_To do_
Please show all lines of the records that include "Ajansı".

_Page images and extracted text_
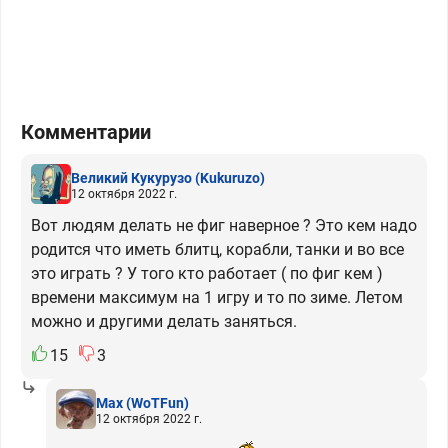
Комментарии
Великий Кукурузо
(Kukuruzo)
12 октября 2022 г.
Вот людям делать не фиг наверное ? Это кем надо
родится что иметь блитц, корабли, танки и во все
это играть ? У того кто работает ( по фиг кем )
времени максимум на 1 игру и то по зиме. Летом
можно и другими делать заняться.
15
3
Max
(WoTFun)
12 октября 2022 г.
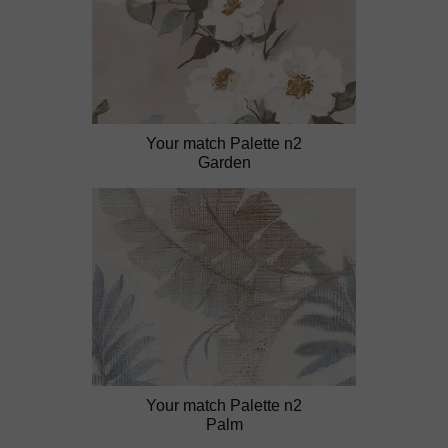
Your match Palette n2
Garden
Your match Palette n2
Palm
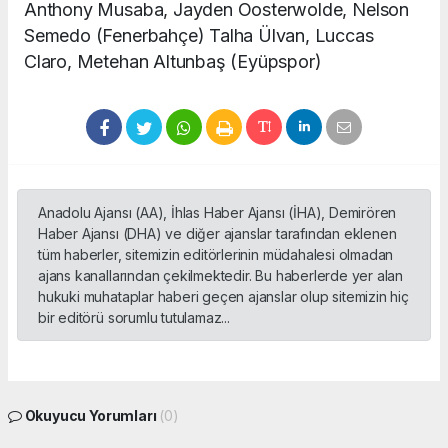
Anthony Musaba, Jayden Oosterwolde, Nelson
Semedo (Fenerbahçe) Talha Ülvan, Luccas
Claro, Metehan Altunbaş (Eyüpspor)
Anadolu Ajansı (AA), İhlas Haber Ajansı (İHA), Demirören
Haber Ajansı (DHA) ve diğer ajanslar tarafından eklenen
tüm haberler, sitemizin editörlerinin müdahalesi olmadan
ajans kanallarından çekilmektedir. Bu haberlerde yer alan
hukuki muhataplar haberi geçen ajanslar olup sitemizin hiç
bir editörü sorumlu tutulamaz...
Okuyucu Yorumları
(0)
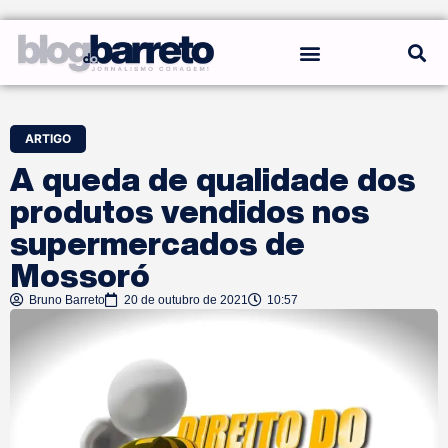
REGRAS DO BLOG
ARTIGO
A queda de qualidade dos
produtos vendidos nos
supermercados de
Mossoró
Bruno Barreto
20 de outubro de 2021
10:57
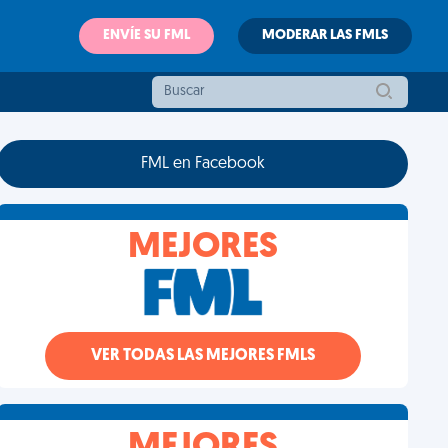
ENVÍE SU FML
MODERAR LAS FMLS
FML en Facebook
MEJORES
VER TODAS LAS MEJORES FMLS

_Solution below_
Anadolu Ajansı (AA), İhlas Haber Ajansı (İHA), Demirören
Haber Ajansı (DHA) ve diğer ajanslar tarafından eklenen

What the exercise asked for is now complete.